Si la ansiedad persiste o existe predisposición genética para trastornos de ansiedad en la familia, se incorporan no estimulantes como atomoxetina o guanfacina, o inhibidores selectivos de la recaptación de serotonina (ISRS) en combinación con la medicación para el TDAH. La decisión siempre corresponde al médico tras una evaluación individualizada.

Terapia cognitivo-conductual y apoyo psicológico

La terapia cognitivo-conductual (TCC) es la intervención psicológica con mayor evidencia para el abordaje combinado del TDAH con ansiedad. Trabaja los patrones de pensamiento distorsionados, la autoexigencia, la regulación emocional y las estrategias de organización. La psicoeducación —entender qué es el TDAH, cómo interactúa con la ansiedad y por qué el ciclo se perpetúa— es un componente fundamental del plan terapéutico.

El ejercicio físico regular, la higiene del sueño y el uso de herramientas de organización externa completan el abordaje multimodal. Este tipo de tratamiento integrado es el que los especialistas recomiendan cuando hay diagnóstico doble confirmado.

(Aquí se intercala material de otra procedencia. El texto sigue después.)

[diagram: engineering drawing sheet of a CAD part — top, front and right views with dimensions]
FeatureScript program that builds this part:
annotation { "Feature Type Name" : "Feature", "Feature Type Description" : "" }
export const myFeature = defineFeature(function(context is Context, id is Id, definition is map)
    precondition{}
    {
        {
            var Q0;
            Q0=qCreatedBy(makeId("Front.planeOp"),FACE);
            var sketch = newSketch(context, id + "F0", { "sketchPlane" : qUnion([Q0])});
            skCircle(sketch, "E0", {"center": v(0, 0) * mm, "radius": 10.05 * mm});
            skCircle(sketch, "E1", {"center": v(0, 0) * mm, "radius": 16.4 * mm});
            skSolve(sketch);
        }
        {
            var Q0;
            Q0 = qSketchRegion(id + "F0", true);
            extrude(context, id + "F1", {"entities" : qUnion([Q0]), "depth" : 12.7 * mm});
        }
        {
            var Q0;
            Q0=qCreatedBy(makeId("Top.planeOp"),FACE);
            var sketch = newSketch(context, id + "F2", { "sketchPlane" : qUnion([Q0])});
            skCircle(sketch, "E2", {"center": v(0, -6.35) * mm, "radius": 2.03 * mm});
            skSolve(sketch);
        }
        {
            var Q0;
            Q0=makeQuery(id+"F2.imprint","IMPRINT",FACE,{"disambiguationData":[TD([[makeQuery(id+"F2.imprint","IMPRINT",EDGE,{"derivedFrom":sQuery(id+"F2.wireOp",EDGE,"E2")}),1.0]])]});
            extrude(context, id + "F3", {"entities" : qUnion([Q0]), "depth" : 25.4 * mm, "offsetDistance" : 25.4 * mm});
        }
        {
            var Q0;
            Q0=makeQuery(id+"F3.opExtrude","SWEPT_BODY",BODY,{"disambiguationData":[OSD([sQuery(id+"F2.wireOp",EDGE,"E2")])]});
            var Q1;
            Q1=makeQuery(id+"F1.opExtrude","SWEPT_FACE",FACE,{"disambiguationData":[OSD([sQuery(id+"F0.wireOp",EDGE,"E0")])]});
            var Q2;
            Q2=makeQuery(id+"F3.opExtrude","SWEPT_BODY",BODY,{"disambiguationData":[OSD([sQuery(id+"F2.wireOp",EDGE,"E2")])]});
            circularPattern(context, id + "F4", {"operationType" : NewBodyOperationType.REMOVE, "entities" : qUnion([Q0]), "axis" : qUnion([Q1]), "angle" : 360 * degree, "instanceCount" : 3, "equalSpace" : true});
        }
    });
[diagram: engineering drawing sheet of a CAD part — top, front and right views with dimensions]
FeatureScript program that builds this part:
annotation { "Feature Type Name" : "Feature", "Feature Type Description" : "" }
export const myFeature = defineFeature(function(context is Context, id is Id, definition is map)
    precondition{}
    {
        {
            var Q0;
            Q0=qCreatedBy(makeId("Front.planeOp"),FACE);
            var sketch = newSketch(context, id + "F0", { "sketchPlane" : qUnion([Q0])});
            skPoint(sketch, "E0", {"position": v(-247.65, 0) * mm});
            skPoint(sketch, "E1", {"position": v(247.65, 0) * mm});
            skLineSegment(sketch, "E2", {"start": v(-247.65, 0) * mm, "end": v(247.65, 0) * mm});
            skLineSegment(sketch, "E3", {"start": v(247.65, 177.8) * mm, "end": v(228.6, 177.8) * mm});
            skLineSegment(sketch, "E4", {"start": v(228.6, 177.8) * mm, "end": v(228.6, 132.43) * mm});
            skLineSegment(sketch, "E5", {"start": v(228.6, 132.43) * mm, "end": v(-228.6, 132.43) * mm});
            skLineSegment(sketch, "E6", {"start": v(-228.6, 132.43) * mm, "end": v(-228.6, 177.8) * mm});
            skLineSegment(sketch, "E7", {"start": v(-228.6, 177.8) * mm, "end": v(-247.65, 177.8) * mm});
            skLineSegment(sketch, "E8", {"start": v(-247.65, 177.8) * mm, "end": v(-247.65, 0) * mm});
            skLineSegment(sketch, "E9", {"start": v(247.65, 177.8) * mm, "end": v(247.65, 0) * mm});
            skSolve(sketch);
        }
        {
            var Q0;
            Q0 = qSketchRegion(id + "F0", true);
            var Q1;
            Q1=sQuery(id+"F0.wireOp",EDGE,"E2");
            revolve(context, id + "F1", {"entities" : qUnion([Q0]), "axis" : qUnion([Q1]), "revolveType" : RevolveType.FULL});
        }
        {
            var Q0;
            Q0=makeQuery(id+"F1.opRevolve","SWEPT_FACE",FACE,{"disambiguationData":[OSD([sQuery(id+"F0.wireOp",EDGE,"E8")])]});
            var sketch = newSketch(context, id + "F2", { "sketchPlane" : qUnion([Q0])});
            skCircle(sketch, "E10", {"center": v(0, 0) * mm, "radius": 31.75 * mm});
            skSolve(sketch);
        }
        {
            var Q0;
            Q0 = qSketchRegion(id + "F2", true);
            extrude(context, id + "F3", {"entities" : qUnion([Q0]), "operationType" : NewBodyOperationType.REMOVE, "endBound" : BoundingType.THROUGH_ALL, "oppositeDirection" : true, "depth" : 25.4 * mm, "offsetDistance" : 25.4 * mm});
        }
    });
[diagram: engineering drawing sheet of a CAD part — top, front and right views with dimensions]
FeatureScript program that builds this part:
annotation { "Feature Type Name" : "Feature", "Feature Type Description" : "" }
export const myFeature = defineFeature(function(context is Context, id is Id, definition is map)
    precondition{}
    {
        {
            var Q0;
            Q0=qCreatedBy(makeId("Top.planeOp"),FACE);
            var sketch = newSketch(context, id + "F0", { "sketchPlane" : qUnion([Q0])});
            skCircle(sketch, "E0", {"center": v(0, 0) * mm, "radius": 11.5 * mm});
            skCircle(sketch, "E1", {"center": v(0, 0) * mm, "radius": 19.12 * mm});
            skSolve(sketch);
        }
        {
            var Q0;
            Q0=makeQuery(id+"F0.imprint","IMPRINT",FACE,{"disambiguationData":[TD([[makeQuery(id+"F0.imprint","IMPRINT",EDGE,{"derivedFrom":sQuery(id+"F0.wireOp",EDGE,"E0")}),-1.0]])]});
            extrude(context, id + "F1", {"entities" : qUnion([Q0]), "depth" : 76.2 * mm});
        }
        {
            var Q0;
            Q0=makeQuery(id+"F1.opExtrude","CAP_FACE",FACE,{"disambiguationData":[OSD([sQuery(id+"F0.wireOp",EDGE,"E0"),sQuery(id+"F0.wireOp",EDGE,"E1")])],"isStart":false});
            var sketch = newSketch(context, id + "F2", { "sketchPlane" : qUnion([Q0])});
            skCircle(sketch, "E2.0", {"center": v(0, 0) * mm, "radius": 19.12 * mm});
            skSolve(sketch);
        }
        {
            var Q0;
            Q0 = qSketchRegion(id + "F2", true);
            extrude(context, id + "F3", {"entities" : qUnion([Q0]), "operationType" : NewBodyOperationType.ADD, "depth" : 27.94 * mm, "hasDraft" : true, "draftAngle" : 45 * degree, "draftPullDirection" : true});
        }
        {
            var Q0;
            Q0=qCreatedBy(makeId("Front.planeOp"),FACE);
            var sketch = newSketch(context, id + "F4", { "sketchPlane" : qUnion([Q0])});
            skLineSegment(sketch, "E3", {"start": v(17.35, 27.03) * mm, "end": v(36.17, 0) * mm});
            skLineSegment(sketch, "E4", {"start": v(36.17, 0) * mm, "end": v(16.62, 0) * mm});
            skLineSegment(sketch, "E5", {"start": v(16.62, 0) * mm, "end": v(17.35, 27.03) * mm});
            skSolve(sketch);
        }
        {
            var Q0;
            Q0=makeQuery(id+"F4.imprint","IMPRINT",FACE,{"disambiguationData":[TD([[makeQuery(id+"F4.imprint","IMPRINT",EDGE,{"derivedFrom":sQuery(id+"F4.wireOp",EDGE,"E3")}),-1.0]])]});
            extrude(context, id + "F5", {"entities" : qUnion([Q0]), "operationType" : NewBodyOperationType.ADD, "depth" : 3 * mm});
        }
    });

Este artículo tiene carácter informativo. La información presentada no sustituye el diagnóstico ni el consejo de un profesional de la salud mental. Ante síntomas de TDAH o ansiedad, consulta con un profesional cualificado.

Preguntas frecuentes

  • ¿Cómo saber si tengo TDAH o ansiedad?
    La clave está en la fuente de la distracción: si tus pensamientos ansiosos te impiden concentrarte, puede ser ansiedad; si tu mente se dispersa incluso cuando estás tranquilo, puede ser TDAH. Solo una evaluación clínica profesional puede distinguirlos con certeza.
  • ¿El TDAH y la ansiedad pueden coexistir a la vez?
    Sí. Según los estudios, entre el 25 y el 50% de las personas con TDAH desarrollan también un trastorno de ansiedad. Es una de las comorbilidades más frecuentes del TDAH.
  • ¿Puede el TDAH causar ansiedad?
    Sí. Las experiencias repetidas de fracaso, la frustración y la sensación de descontrol que genera el TDAH crean un terreno fértil para el desarrollo de la ansiedad. No es un proceso inevitable, pero es muy común.
  • ¿Cuál es el tratamiento más eficaz para el TDAH con ansiedad?
    El enfoque multimodal: medicación (psicoestimulantes o no estimulantes según el caso) combinada con terapia cognitivo-conductual. Los síntomas de ansiedad suelen mejorar cuando el TDAH recibe tratamiento adecuado.
  • ¿Qué pasa si solo trato la ansiedad y no el TDAH?
    Si no se aborda el TDAH, los problemas de organización y funciones ejecutivas persisten. Esas dificultades siguen generando frustración, lo que alimenta de nuevo el ciclo ansioso. Es fundamental tratar ambos trastornos de forma integrada.